Tuesday, June 1, 2010

My daily dose of adversity in the form of...corset training


So as if all of the other things aren't enough, I add a little extra adversity to my daily life by trying to function while wearing a corset? You would think I love the toil and trouble. This is probably going to be a boring, just for me kind of post, so unless you are a corset enthusiast, I'd skip it.

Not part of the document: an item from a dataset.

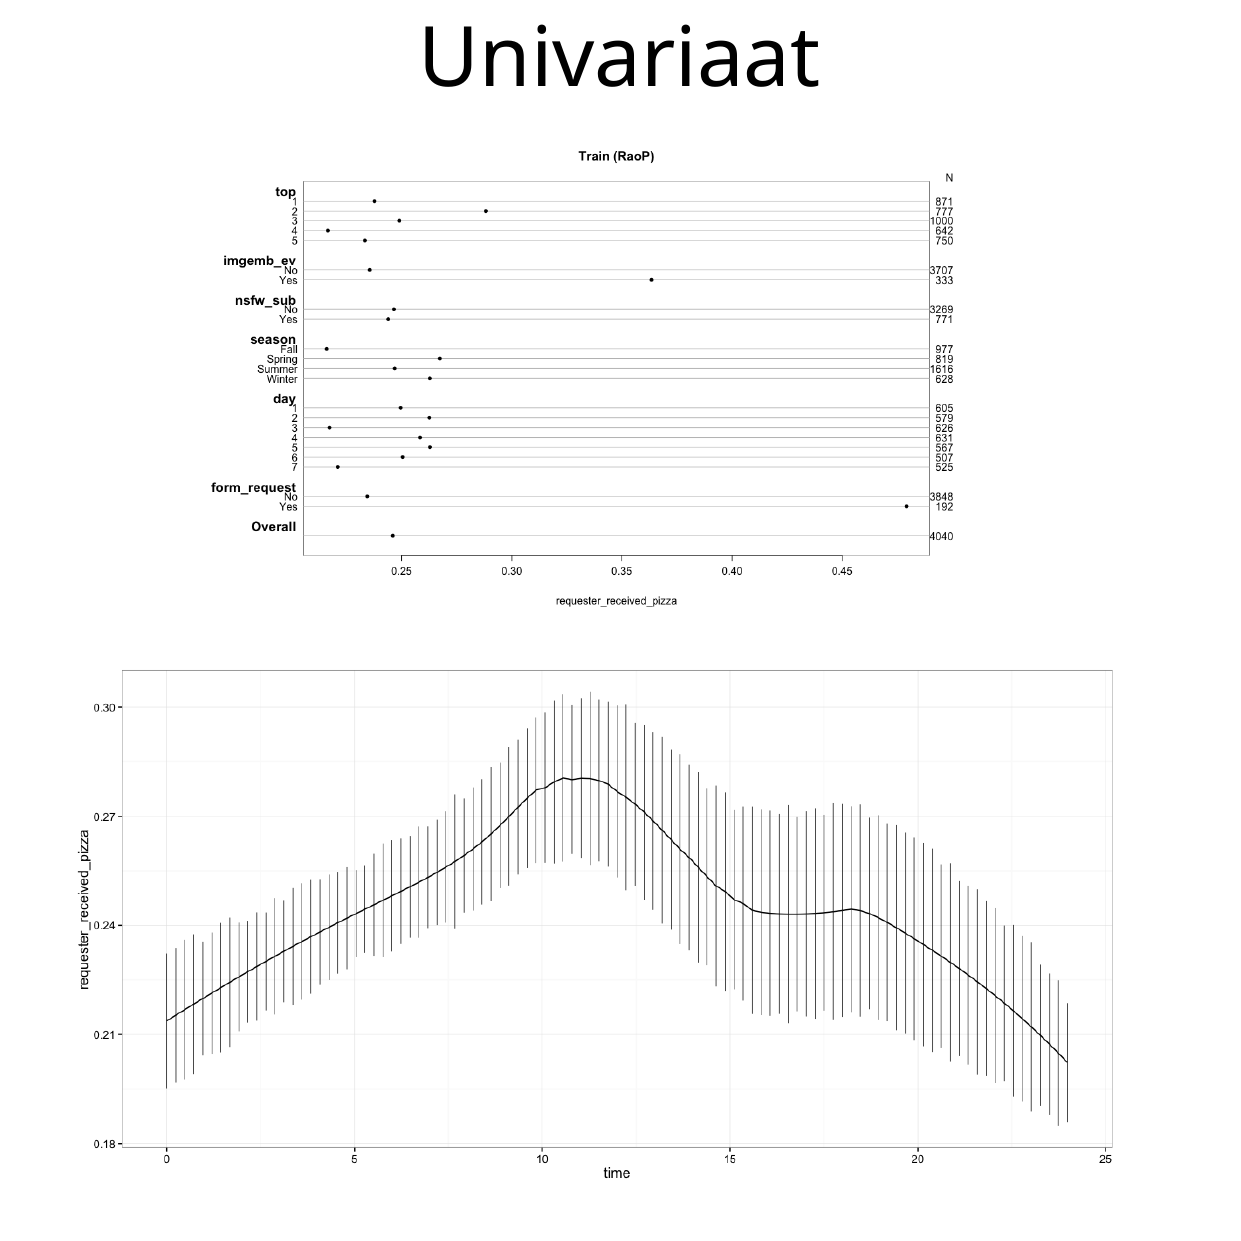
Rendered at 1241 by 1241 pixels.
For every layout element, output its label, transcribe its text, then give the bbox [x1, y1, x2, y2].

Actually, the corset makes me feel better, believe it or not. It is my protective shell. The stiffer and more immobilizing, the better. I prefer no bend in the torso whatsoever. I am in a constant struggle to find the right corset, the right style, the right fit. Of course, if you are going to attempt to wear a corset in what enthusiasts call "23/7" you MUST have a custom fit corset. This is not as easy as one would think. I have been wearing a corset for a few years now and have now worn corsets made by several makers and it seems like its just a neverending process of finding just the right one.
I dont plan on writing a whole bunch about my corset wear now, mabye later. But as with other things, I want to write down what I think when I think of it. I have just been looking at some photos of me in older corsets and it suddenly occurred to me that I am happier and do better when my corset is leather. This might sound like just a preference, but I really feel prettier, sexier, and more motivated to train my waist when I see it in leather. Feeling pretty is a huge motivator for me. If I dont feel beautiful I have a hard time motivating myself to do anything. I swear I'm not a total narcisist (sp?), or maybe I am, I dont know. All I know is that the smooth feeling of running my hand down the side of a leather corset to feel my shape is just a happy feeling I cant get with anything else. My husband and I discussed this more than a year ago, and decided that all of my future corsets should be leather, but for some reason he changed his mind. I guess it was the expense. He used to be more involved in my corsetting, but seems to have lost interest, so now I have to do all of the lacing myself, which does take some of the fun out of it for me. I liked the closeness of him lacing me. I need a real job that pays well so that I can afford leather again...sigh.